One such endeavor is practical reasoning nothing-else-considered (#2), meaning practical reasoning aimed at achieving whatever thing I want to do.
The above generates conflicting oughts (#3), since I will usually want to do a number of things, some of which will require me to engage in different, potentially conflicting, activities in order to achieve my goals.
For instance, I may want to have a lean physique, and also to eat lots of chocolate. In order to achieve the first goal, I ought to engage in exercise and a healthy diet, the latter being in conflict with my second want, and so forth.
Notice that none of these endeavors, in isolation, claims all the resources of my agency (#4).
But a series of endeavors nothing-else-considered will pose problems of local optimizations to my agency, which means I will have to find a way to integrate my pursuits in a way that I can make work with my resources (#5).
Repeating this local optimization indefinitely leads to a global optimization of all my problems. I won’t just be able to pursuit a healthy diet and eat (some, little) chocolate, but also to build relationships and friendships, hold a job, and so forth.
The big point is that I may fail in what I wish to do if I do not now consider matters globally, that is if I don’t look at all my projects and how they interact and conflict with each other (#6).
As Becker puts it: “on reflection, the norms of practical reasoning nothing-else-considered soon warrant the proposition that I am required, as a necessary condition of exercising my agency, to do my practical reasoning all-things-considered.”

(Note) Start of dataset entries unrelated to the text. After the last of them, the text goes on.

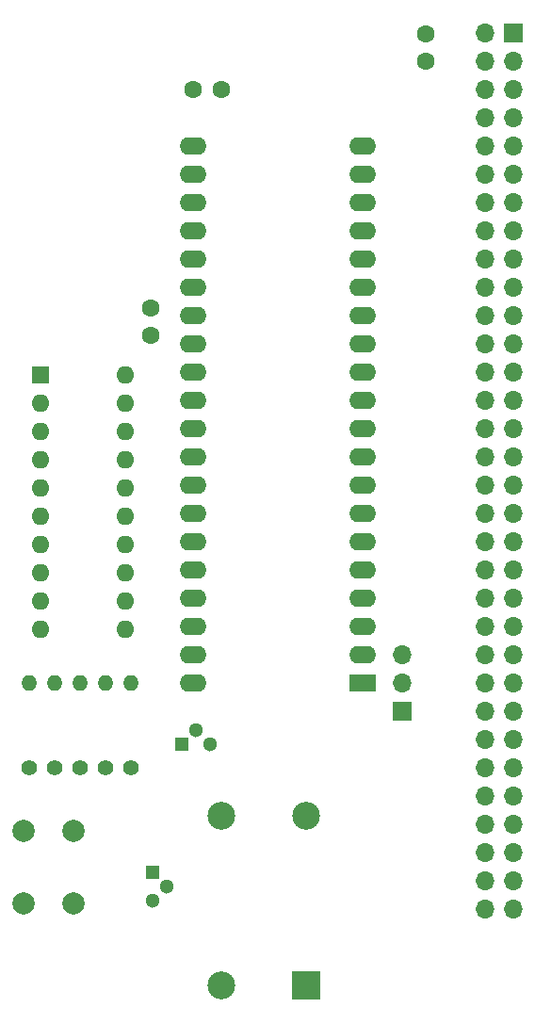
<source format=gts>
G04 #@! TF.GenerationSoftware,KiCad,Pcbnew,(6.0.1)*
G04 #@! TF.CreationDate,2022-09-17T15:16:17-04:00*
G04 #@! TF.ProjectId,LB-65CXX-01,4c422d36-3543-4585-982d-30312e6b6963,1*
G04 #@! TF.SameCoordinates,Original*
G04 #@! TF.FileFunction,Soldermask,Top*
G04 #@! TF.FilePolarity,Negative*
%FSLAX46Y46*%
G04 Gerber Fmt 4.6, Leading zero omitted, Abs format (unit mm)*
G04 Created by KiCad (PCBNEW (6.0.1)) date 2022-09-17 15:16:17*
%MOMM*%
%LPD*%
G01*
G04 APERTURE LIST*
%ADD10R,1.300000X1.300000*%
%ADD11C,1.300000*%
%ADD12R,1.700000X1.700000*%
%ADD13O,1.700000X1.700000*%
%ADD14R,2.400000X1.600000*%
%ADD15O,2.400000X1.600000*%
%ADD16C,1.400000*%
%ADD17O,1.400000X1.400000*%
%ADD18R,1.600000X1.600000*%
%ADD19O,1.600000X1.600000*%
%ADD20C,1.600000*%
%ADD21R,2.500000X2.500000*%
%ADD22C,2.500000*%
%ADD23C,2.000000*%
G04 APERTURE END LIST*
D10*
X147468000Y-130048000D03*
D11*
X148738000Y-131318000D03*
X147468000Y-132588000D03*
D12*
X179890000Y-54615000D03*
D13*
X177350000Y-54615000D03*
X179890000Y-57155000D03*
X177350000Y-57155000D03*
X179890000Y-59695000D03*
X177350000Y-59695000D03*
X179890000Y-62235000D03*
X177350000Y-62235000D03*
X179890000Y-64775000D03*
X177350000Y-64775000D03*
X179890000Y-67315000D03*
X177350000Y-67315000D03*
X179890000Y-69855000D03*
X177350000Y-69855000D03*
X179890000Y-72395000D03*
X177350000Y-72395000D03*
X179890000Y-74935000D03*
X177350000Y-74935000D03*
X179890000Y-77475000D03*
X177350000Y-77475000D03*
X179890000Y-80015000D03*
X177350000Y-80015000D03*
X179890000Y-82555000D03*
X177350000Y-82555000D03*
X179890000Y-85095000D03*
X177350000Y-85095000D03*
X179890000Y-87635000D03*
X177350000Y-87635000D03*
X179890000Y-90175000D03*
X177350000Y-90175000D03*
X179890000Y-92715000D03*
X177350000Y-92715000D03*
X179890000Y-95255000D03*
X177350000Y-95255000D03*
X179890000Y-97795000D03*
X177350000Y-97795000D03*
X179890000Y-100335000D03*
X177350000Y-100335000D03*
X179890000Y-102875000D03*
X177350000Y-102875000D03*
X179890000Y-105415000D03*
X177350000Y-105415000D03*
X179890000Y-107955000D03*
X177350000Y-107955000D03*
X179890000Y-110495000D03*
X177350000Y-110495000D03*
X179890000Y-113035000D03*
X177350000Y-113035000D03*
X179890000Y-115575000D03*
X177350000Y-115575000D03*
X179890000Y-118115000D03*
X177350000Y-118115000D03*
X179890000Y-120655000D03*
X177350000Y-120655000D03*
X179890000Y-123195000D03*
X177350000Y-123195000D03*
X179890000Y-125735000D03*
X177350000Y-125735000D03*
X179890000Y-128275000D03*
X177350000Y-128275000D03*
X179890000Y-130815000D03*
X177350000Y-130815000D03*
X179890000Y-133355000D03*
X177350000Y-133355000D03*
D14*
X166375000Y-113025000D03*
D15*
X166375000Y-110485000D03*
X166375000Y-107945000D03*
X166375000Y-105405000D03*
X166375000Y-102865000D03*
X166375000Y-100325000D03*
X166375000Y-97785000D03*
X166375000Y-95245000D03*
X166375000Y-92705000D03*
X166375000Y-90165000D03*
X166375000Y-87625000D03*
X166375000Y-85085000D03*
X166375000Y-82545000D03*
X166375000Y-80005000D03*
X166375000Y-77465000D03*
X166375000Y-74925000D03*
X166375000Y-72385000D03*
X166375000Y-69845000D03*
X166375000Y-67305000D03*
X166375000Y-64765000D03*
X151135000Y-64765000D03*
X151135000Y-67305000D03*
X151135000Y-69845000D03*
X151135000Y-72385000D03*
X151135000Y-74925000D03*
X151135000Y-77465000D03*
X151135000Y-80005000D03*
X151135000Y-82545000D03*
X151135000Y-85085000D03*
X151135000Y-87625000D03*
X151135000Y-90165000D03*
X151135000Y-92705000D03*
X151135000Y-95245000D03*
X151135000Y-97785000D03*
X151135000Y-100325000D03*
X151135000Y-102865000D03*
X151135000Y-105405000D03*
X151135000Y-107945000D03*
X151135000Y-110485000D03*
X151135000Y-113025000D03*
D16*
X145542000Y-120650000D03*
D17*
X145542000Y-113030000D03*
D16*
X140970000Y-120650000D03*
D17*
X140970000Y-113030000D03*
D16*
X136398000Y-120650000D03*
D17*
X136398000Y-113030000D03*
D10*
X150130000Y-118470000D03*
D11*
X151400000Y-117200000D03*
X152670000Y-118470000D03*
D16*
X143256000Y-120650000D03*
D17*
X143256000Y-113030000D03*
D12*
X169926000Y-115555000D03*
D13*
X169926000Y-113015000D03*
X169926000Y-110475000D03*
D18*
X137424000Y-85349000D03*
D19*
X137424000Y-87889000D03*
X137424000Y-90429000D03*
X137424000Y-92969000D03*
X137424000Y-95509000D03*
X137424000Y-98049000D03*
X137424000Y-100589000D03*
X137424000Y-103129000D03*
X137424000Y-105669000D03*
X137424000Y-108209000D03*
X145044000Y-108209000D03*
X145044000Y-105669000D03*
X145044000Y-103129000D03*
X145044000Y-100589000D03*
X145044000Y-98049000D03*
X145044000Y-95509000D03*
X145044000Y-92969000D03*
X145044000Y-90429000D03*
X145044000Y-87889000D03*
X145044000Y-85349000D03*
D20*
X151150000Y-59690000D03*
X153650000Y-59690000D03*
D21*
X161290000Y-140208000D03*
D22*
X161290000Y-124968000D03*
X153670000Y-124968000D03*
X153670000Y-140208000D03*
D20*
X172085000Y-57130000D03*
X172085000Y-54630000D03*
D23*
X135926000Y-132790000D03*
X135926000Y-126290000D03*
X140426000Y-132790000D03*
X140426000Y-126290000D03*
D16*
X138684000Y-120650000D03*
D17*
X138684000Y-113030000D03*
D20*
X147320000Y-81768000D03*
X147320000Y-79268000D03*
M02*

</source>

But now I am no longer trying to optimize locally, I am applying my practical reasoning across the board, to everything that matters to me (#7).

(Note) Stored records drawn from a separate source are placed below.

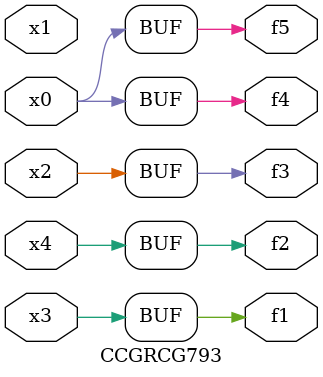
<source format=v>
module CCGRCG793(
	input x0, x1, x2, x3, x4,
	output f1, f2, f3, f4, f5
);
	assign f1 = x3;
	assign f2 = x4;
	assign f3 = x2;
	assign f4 = x0;
	assign f5 = x0;
endmodule

</source>
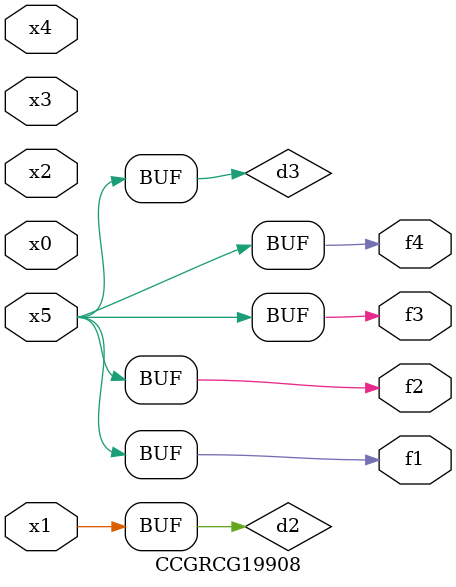
<source format=v>
module CCGRCG19908(
	input x0, x1, x2, x3, x4, x5,
	output f1, f2, f3, f4
);

	wire d1, d2, d3;

	not (d1, x5);
	or (d2, x1);
	xnor (d3, d1);
	assign f1 = d3;
	assign f2 = d3;
	assign f3 = d3;
	assign f4 = d3;
endmodule

</source>
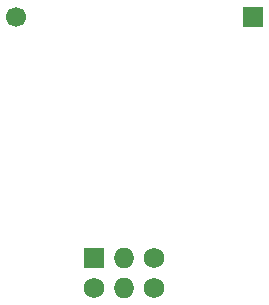
<source format=gbl>
%TF.GenerationSoftware,KiCad,Pcbnew,9.0.2*%
%TF.CreationDate,2025-05-22T21:49:02-05:00*%
%TF.ProjectId,SAO_Pin,53414f5f-5069-46e2-9e6b-696361645f70,1*%
%TF.SameCoordinates,Original*%
%TF.FileFunction,Copper,L2,Bot*%
%TF.FilePolarity,Positive*%
%FSLAX46Y46*%
G04 Gerber Fmt 4.6, Leading zero omitted, Abs format (unit mm)*
G04 Created by KiCad (PCBNEW 9.0.2) date 2025-05-22 21:49:02*
%MOMM*%
%LPD*%
G01*
G04 APERTURE LIST*
%TA.AperFunction,ComponentPad*%
%ADD10R,1.700000X1.700000*%
%TD*%
%TA.AperFunction,ComponentPad*%
%ADD11C,1.700000*%
%TD*%
%TA.AperFunction,ComponentPad*%
%ADD12R,1.727200X1.727200*%
%TD*%
%TA.AperFunction,ComponentPad*%
%ADD13C,1.727200*%
%TD*%
%TA.AperFunction,ComponentPad*%
%ADD14O,1.727200X1.727200*%
%TD*%
G04 APERTURE END LIST*
D10*
%TO.P,BT1,1,+*%
%TO.N,Net-(BT1-+)*%
X154305000Y-93980000D03*
D11*
%TO.P,BT1,2,-*%
%TO.N,GND*%
X134305000Y-93980000D03*
%TD*%
D12*
%TO.P,JSAO1,1,Pin_1*%
%TO.N,Net-(BT1-+)*%
X140880000Y-114320000D03*
D13*
%TO.P,JSAO1,2,Pin_2*%
%TO.N,GND*%
X140880000Y-116860000D03*
D14*
%TO.P,JSAO1,3,Pin_3*%
%TO.N,unconnected-(JSAO1-Pin_3-Pad3)*%
X143420000Y-114320000D03*
%TO.P,JSAO1,4,Pin_4*%
%TO.N,unconnected-(JSAO1-Pin_4-Pad4)*%
X143420000Y-116860000D03*
D13*
%TO.P,JSAO1,5,Pin_5*%
%TO.N,unconnected-(JSAO1-Pin_5-Pad5)*%
X145960000Y-114320000D03*
%TO.P,JSAO1,6,Pin_6*%
%TO.N,unconnected-(JSAO1-Pin_6-Pad6)*%
X145960000Y-116860000D03*
%TD*%
M02*

</source>
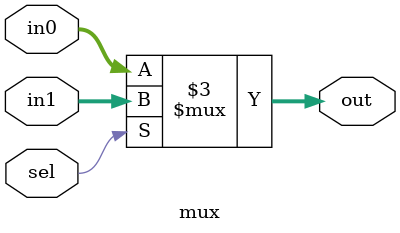
<source format=sv>
module mux #(parameter WIDTH = 32) (
    input [WIDTH-1:0] in0,
    input [WIDTH-1:0] in1,
    input sel,
    output logic [WIDTH-1:0] out
);
    always_comb begin
        if (sel)
            out = in1;
         else 
            out = in0;
    end

endmodule
</source>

But what is the best way to achieve this all-things-considered optimizations of my goals? Why, the perfection of my agency, of course! Which then becomes the main focus of my efforts (#8).
Step #9 reasonably postulates that all of the above doesn’t just apply to me, but to any other relevantly structured agency (i.e., assuming I am a normally functioning human being, then it applies to every normally functioning human being — not to psychopaths, for instance, nor necessarily to Martians who may be structured differently).
Step #10 is the controversial one, I think. Becker says: “healthy agents will acquire strong norms corresponding to the usual notions of wisdom, justice, benevolence, beneficence, courage, temperance, and other traits that are standardly called virtues. Indeed, developing such traits is a necessary condition for developing one’s agency from health to fitness to virtuosity.”
This is a crucial move, of course, because it directly connects agency and virtue (with its degrees of health, fitness, and virtuosity, which Becker had previously introduced in analogy with a progression of physical abilities: a healthy person, a fit athlete or regular exerciser, and a top notch virtuoso athlete).
Where does he get this from? From his previous reconstruction of the Stoic cradle argument, that is from the idea that we develop agency (and virtue) through time because we are both naturally disposed to it and our social interactions further build on that natural inclination.
The final step, #11, is in some sense a repetition or clarification of #8 above: “since any normative proposition warranted by the endeavor to perfect our agency is ultimately traceable to a requirement that we make this the most comprehensive and controlling endeavor, it will dominate any conflicting requirement from any other endeavor.”
As I said, you may or may not buy the above sequence of steps, but the whole thing seems a very valiant attempt to me, it provides us with good quality food for thought, and gets a lot right about Stoic thinking and how it may be updated to a modern worldview.